3. Pengumuman Lelang

Penjual wajib mengumumkan rencana lelang kepada publik melalui media massa (surat kabar harian) dan/atau media elektronik (portal lelang.go.id) dalam jangka waktu yang ditetapkan (misalnya, minimal 7 hari sebelum pelaksanaan lelang untuk barang tidak bergerak).

4. Pelaksanaan Lelang dan Penetapan Pemenang

Lelang dilaksanakan oleh Pejabat Lelang di tempat dan waktu yang telah ditetapkan. Peserta harus menyetor Uang Jaminan Penawaran Lelang (UZPL) terlebih dahulu. Pemenang adalah penawar dengan harga tertinggi yang disahkan oleh Pejabat Lelang.

5. Pelunasan dan Penerbitan Risalah Lelang

Pemenang lelang wajib melunasi Harga Lelang (termasuk Bea Lelang Pembeli sebesar 2% hingga 3% dari harga lelang) paling lambat 5 hari kerja setelah pelaksanaan lelang. Jika tidak dilunasi, pemenang dianggap wanprestasi dan UZPL-nya akan disetor ke Kas Negara.

Tahapan Peralihan Hak dan Kedudukan Pemenang Lelang yang memberikan kepastian hukum sejati bagi pembeli:

1. Risalah Lelang sebagai Akta Otentik

Setelah pelunasan, Pejabat Lelang akan menerbitkan Kutipan Risalah Lelang. Berdasarkan hukum, Risalah Lelang ini adalah akta otentik dan memiliki kekuatan pembuktian sempurna, setara dengan Akta Jual Beli (AJB) yang dibuat oleh Pejabat Pembuat Akta Tanah (PPAT). Risalah Lelang inilah yang menjadi bukti sah peralihan hak.

2. Pendaftaran Peralihan Hak (Balik Nama)

Pemenang lelang harus membawa Kutipan Risalah Lelang ke Kantor Pertanahan setempat (BPN) untuk proses balik nama (pendaftaran peralihan hak).

3. Perlindungan Hukum Pemenang Lelang

Prinsip hukum Indonesia, yang diperkuat yurisprudensi Mahkamah Agung (MA), menyatakan bahwa pembeli lelang yang beritikad baik harus dilindungi oleh undang-undang. Lelang yang telah dilaksanakan sesuai prosedur tidak dapat dibatalkan, kecuali melalui putusan pengadilan yang berkekuatan hukum tetap (Inkracht) atas dasar adanya cacat prosedural atau perbuatan melawan hukum yang sangat fundamental.

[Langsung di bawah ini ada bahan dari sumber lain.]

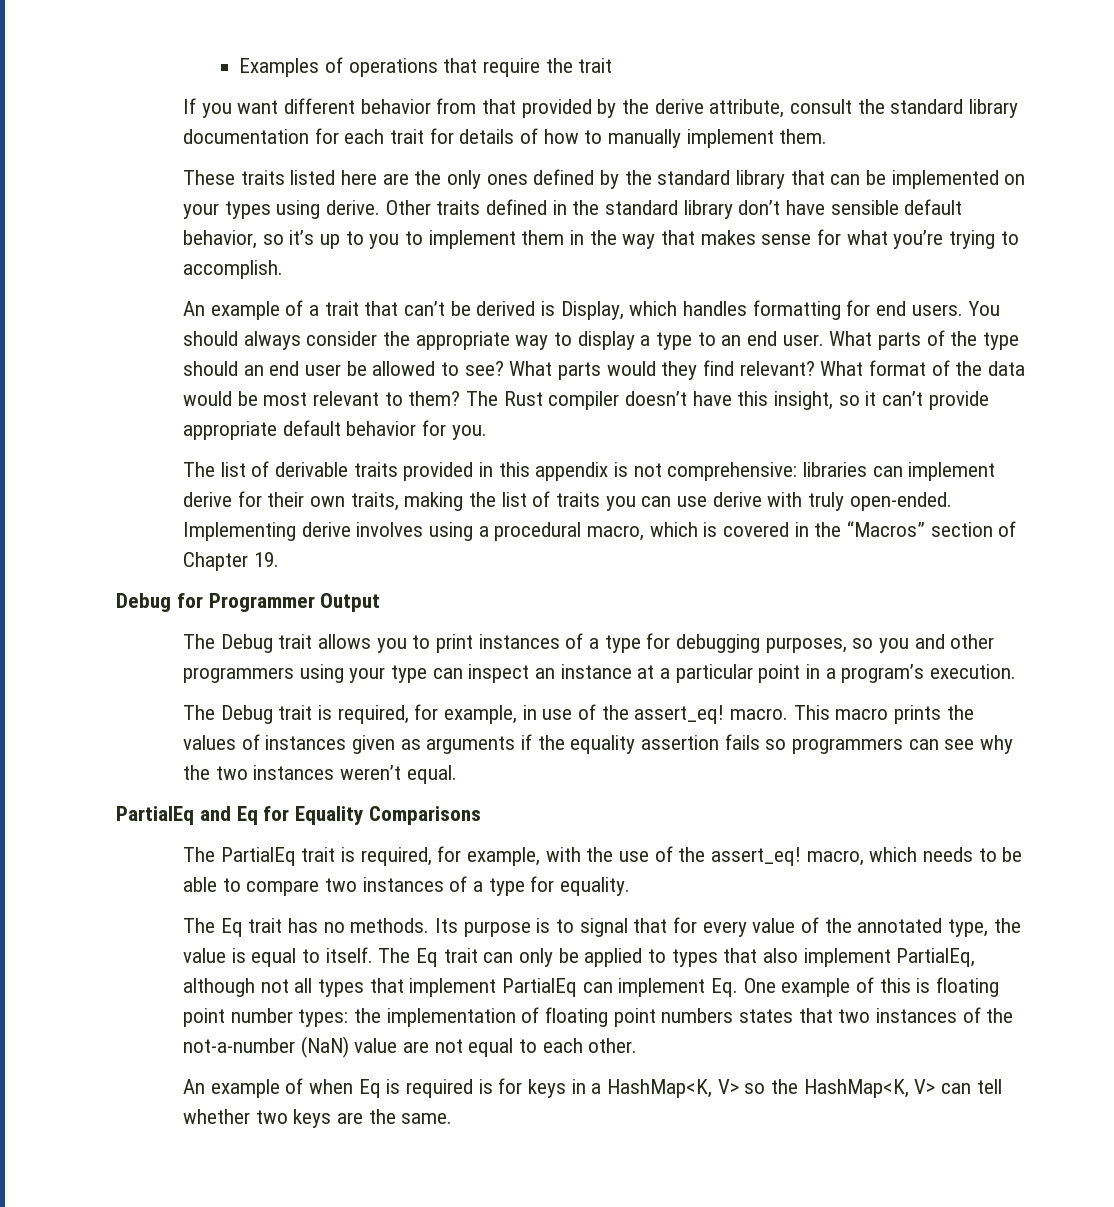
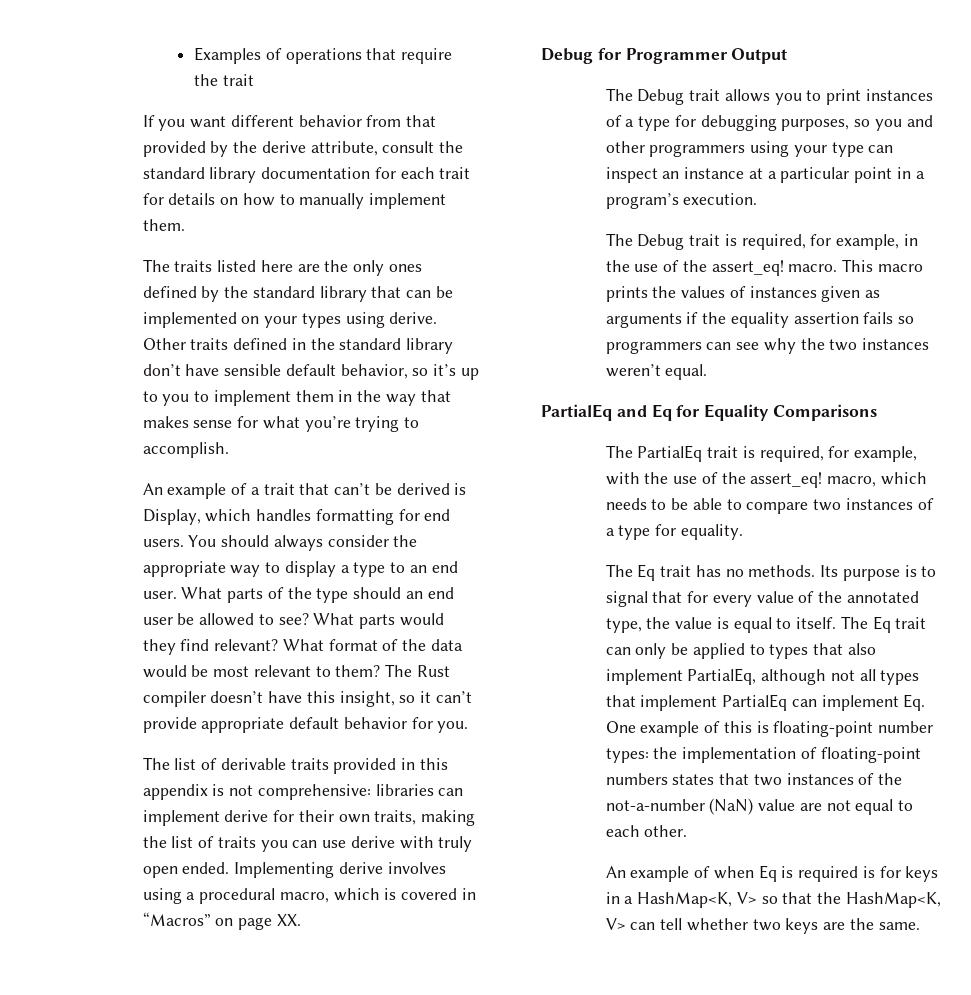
[519,128,538,144] of -> [220,197,239,205] on
[182,170,235,185] These -> [142,259,170,272] The
[849,492,952,511] open-ended. -> [142,862,230,878] open ended.
[814,521,1017,537] [182,552,279,571] the “Macros” section of Chapter 19. -> [142,912,301,930] “Macros” on page XX.
(537, 712) none -> [605,260,630,272] the
[936,977,1000,997] [182,1008,225,1027] floating point -> [773,721,874,737] floating-point
[544,1007,656,1027] floating point -> [820,747,921,763] floating-point
(766, 1088) none -> [782,892,813,904] that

Oleh karena itu, jika Anda membeli melalui lelang resmi dan memegang Risalah Lelang yang sah, Anda memiliki dasar hukum yang sangat kuat untuk menguasai aset tersebut, bahkan jika terdapat pihak yang menggugat di kemudian hari.

Kesimpulan yang bisa kita ambil dari atas adalah, Lelang tanah adalah mekanisme pengalihan hak yang sah dan dijamin undang-undang. Ia menawarkan kesempatan untuk memperoleh aset, tetapi ia juga mengandung risiko sengketa yang tinggi, terutama pada lelang eksekusi.

Kunci keberhasilan Anda bukan hanya memenangkan penawaran, tetapi memastikan bahwa proses hukumnya sempurna. Selalu teliti dokumen, periksa riwayat sengketa tanah ke BPN, dan pastikan Nilai Limit yang ditetapkan wajar. Ketika palu lelang diketuk, ia harus menghasilkan kepastian hukum, bukan masalah baru.